Content starts

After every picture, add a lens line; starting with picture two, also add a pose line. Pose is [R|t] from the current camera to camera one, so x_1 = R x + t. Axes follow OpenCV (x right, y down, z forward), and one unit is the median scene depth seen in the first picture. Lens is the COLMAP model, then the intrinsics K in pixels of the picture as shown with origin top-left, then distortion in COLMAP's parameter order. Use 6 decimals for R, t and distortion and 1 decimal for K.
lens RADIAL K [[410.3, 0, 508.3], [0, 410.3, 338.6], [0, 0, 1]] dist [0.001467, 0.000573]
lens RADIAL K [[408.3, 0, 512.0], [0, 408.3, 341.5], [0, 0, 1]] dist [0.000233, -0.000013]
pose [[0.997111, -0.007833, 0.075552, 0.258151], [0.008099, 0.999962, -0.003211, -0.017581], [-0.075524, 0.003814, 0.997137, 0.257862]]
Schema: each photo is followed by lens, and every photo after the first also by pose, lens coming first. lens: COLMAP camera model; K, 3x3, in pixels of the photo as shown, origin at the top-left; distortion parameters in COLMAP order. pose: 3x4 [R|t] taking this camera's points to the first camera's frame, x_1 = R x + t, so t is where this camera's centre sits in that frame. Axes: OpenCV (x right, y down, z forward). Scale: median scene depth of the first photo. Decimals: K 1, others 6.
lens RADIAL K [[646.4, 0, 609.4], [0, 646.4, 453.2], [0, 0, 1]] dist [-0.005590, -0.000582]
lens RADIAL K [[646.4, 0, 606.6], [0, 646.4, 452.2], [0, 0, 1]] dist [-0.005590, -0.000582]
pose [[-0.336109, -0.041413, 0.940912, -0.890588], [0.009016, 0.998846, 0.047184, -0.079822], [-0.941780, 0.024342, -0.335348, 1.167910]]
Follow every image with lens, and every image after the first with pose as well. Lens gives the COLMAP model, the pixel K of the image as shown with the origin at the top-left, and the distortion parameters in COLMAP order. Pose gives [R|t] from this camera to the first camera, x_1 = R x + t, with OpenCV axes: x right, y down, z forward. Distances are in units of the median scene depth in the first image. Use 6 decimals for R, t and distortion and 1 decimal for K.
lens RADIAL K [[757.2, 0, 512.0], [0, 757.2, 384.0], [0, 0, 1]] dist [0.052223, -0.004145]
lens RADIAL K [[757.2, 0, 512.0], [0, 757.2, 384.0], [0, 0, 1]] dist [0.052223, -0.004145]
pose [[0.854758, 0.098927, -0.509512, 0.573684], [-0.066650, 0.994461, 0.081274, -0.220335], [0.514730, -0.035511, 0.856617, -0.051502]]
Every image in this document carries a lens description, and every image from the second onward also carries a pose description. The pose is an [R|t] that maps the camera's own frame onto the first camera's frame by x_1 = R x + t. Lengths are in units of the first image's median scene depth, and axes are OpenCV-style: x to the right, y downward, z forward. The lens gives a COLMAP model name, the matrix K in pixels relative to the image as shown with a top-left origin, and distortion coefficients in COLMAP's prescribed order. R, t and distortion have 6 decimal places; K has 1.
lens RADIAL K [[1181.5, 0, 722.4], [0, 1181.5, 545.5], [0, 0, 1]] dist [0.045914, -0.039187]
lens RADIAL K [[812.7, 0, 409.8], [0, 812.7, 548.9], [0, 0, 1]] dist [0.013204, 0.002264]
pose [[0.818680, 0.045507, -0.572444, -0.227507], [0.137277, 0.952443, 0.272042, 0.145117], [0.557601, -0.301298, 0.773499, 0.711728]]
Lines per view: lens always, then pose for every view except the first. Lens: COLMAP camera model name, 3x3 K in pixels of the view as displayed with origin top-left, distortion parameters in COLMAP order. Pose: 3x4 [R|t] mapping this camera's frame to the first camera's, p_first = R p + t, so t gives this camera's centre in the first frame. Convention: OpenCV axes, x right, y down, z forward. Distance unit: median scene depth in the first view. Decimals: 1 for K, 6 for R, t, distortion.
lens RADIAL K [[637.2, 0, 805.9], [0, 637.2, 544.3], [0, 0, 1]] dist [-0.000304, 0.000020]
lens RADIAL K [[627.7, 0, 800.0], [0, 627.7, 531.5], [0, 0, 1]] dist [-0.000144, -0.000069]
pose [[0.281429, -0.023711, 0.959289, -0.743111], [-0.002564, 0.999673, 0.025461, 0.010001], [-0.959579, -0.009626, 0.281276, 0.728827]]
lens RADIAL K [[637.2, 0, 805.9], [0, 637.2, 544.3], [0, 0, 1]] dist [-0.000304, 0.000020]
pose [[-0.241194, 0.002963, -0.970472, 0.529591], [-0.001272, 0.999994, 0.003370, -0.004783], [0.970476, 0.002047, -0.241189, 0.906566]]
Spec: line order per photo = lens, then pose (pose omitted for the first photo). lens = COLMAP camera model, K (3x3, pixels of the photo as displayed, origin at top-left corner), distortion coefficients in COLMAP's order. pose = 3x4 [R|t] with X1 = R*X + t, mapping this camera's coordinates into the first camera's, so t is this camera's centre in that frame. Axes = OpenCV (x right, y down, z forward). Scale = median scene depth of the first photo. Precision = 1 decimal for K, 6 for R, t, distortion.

Content ends

Task directions:
Restate the entries. Match them exactly.

Solution:
After every picture, add a lens line; starting with picture two, also add a pose line. Pose is [R|t] from the current camera to camera one, so x_1 = R x + t. Axes follow OpenCV (x right, y down, z forward), and one unit is the median scene depth seen in the first picture. Lens is the COLMAP model, then the intrinsics K in pixels of the picture as shown with origin top-left, then distortion in COLMAP's parameter order. Use 6 decimals for R, t and distortion and 1 decimal for K.
lens RADIAL K [[410.3, 0, 508.3], [0, 410.3, 338.6], [0, 0, 1]] dist [0.001467, 0.000573]
lens RADIAL K [[408.3, 0, 512.0], [0, 408.3, 341.5], [0, 0, 1]] dist [0.000233, -0.000013]
pose [[0.997111, -0.007833, 0.075552, 0.258151], [0.008099, 0.999962, -0.003211, -0.017581], [-0.075524, 0.003814, 0.997137, 0.257862]]
Schema: each photo is followed by lens, and every photo after the first also by pose, lens coming first. lens: COLMAP camera model; K, 3x3, in pixels of the photo as shown, origin at the top-left; distortion parameters in COLMAP order. pose: 3x4 [R|t] taking this camera's points to the first camera's frame, x_1 = R x + t, so t is where this camera's centre sits in that frame. Axes: OpenCV (x right, y down, z forward). Scale: median scene depth of the first photo. Decimals: K 1, others 6.
lens RADIAL K [[646.4, 0, 609.4], [0, 646.4, 453.2], [0, 0, 1]] dist [-0.005590, -0.000582]
lens RADIAL K [[646.4, 0, 606.6], [0, 646.4, 452.2], [0, 0, 1]] dist [-0.005590, -0.000582]
pose [[-0.336109, -0.041413, 0.940912, -0.890588], [0.009016, 0.998846, 0.047184, -0.079822], [-0.941780, 0.024342, -0.335348, 1.167910]]
Follow every image with lens, and every image after the first with pose as well. Lens gives the COLMAP model, the pixel K of the image as shown with the origin at the top-left, and the distortion parameters in COLMAP order. Pose gives [R|t] from this camera to the first camera, x_1 = R x + t, with OpenCV axes: x right, y down, z forward. Distances are in units of the median scene depth in the first image. Use 6 decimals for R, t and distortion and 1 decimal for K.
lens RADIAL K [[757.2, 0, 512.0], [0, 757.2, 384.0], [0, 0, 1]] dist [0.052223, -0.004145]
lens RADIAL K [[757.2, 0, 512.0], [0, 757.2, 384.0], [0, 0, 1]] dist [0.052223, -0.004145]
pose [[0.854758, 0.098927, -0.509512, 0.573684], [-0.066650, 0.994461, 0.081274, -0.220335], [0.514730, -0.035511, 0.856617, -0.051502]]
Every image in this document carries a lens description, and every image from the second onward also carries a pose description. The pose is an [R|t] that maps the camera's own frame onto the first camera's frame by x_1 = R x + t. Lengths are in units of the first image's median scene depth, and axes are OpenCV-style: x to the right, y downward, z forward. The lens gives a COLMAP model name, the matrix K in pixels relative to the image as shown with a top-left origin, and distortion coefficients in COLMAP's prescribed order. R, t and distortion have 6 decimal places; K has 1.
lens RADIAL K [[1181.5, 0, 722.4], [0, 1181.5, 545.5], [0, 0, 1]] dist [0.045914, -0.039187]
lens RADIAL K [[812.7, 0, 409.8], [0, 812.7, 548.9], [0, 0, 1]] dist [0.013204, 0.002264]
pose [[0.818680, 0.045507, -0.572444, -0.227507], [0.137277, 0.952443, 0.272042, 0.145117], [0.557601, -0.301298, 0.773499, 0.711728]]
Lines per view: lens always, then pose for every view except the first. Lens: COLMAP camera model name, 3x3 K in pixels of the view as displayed with origin top-left, distortion parameters in COLMAP order. Pose: 3x4 [R|t] mapping this camera's frame to the first camera's, p_first = R p + t, so t gives this camera's centre in the first frame. Convention: OpenCV axes, x right, y down, z forward. Distance unit: median scene depth in the first view. Decimals: 1 for K, 6 for R, t, distortion.
lens RADIAL K [[637.2, 0, 805.9], [0, 637.2, 544.3], [0, 0, 1]] dist [-0.000304, 0.000020]
lens RADIAL K [[627.7, 0, 800.0], [0, 627.7, 531.5], [0, 0, 1]] dist [-0.000144, -0.000069]
pose [[0.281429, -0.023711, 0.959289, -0.743111], [-0.002564, 0.999673, 0.025461, 0.010001], [-0.959579, -0.009626, 0.281276, 0.728827]]
lens RADIAL K [[637.2, 0, 805.9], [0, 637.2, 544.3], [0, 0, 1]] dist [-0.000304, 0.000020]
pose [[-0.241194, 0.002963, -0.970472, 0.529591], [-0.001272, 0.999994, 0.003370, -0.004783], [0.970476, 0.002047, -0.241189, 0.906566]]
Spec: line order per photo = lens, then pose (pose omitted for the first photo). lens = COLMAP camera model, K (3x3, pixels of the photo as displayed, origin at top-left corner), distortion coefficients in COLMAP's order. pose = 3x4 [R|t] with X1 = R*X + t, mapping this camera's coordinates into the first camera's, so t is this camera's centre in that frame. Axes = OpenCV (x right, y down, z forward). Scale = median scene depth of the first photo. Precision = 1 decimal for K, 6 for R, t, distortion.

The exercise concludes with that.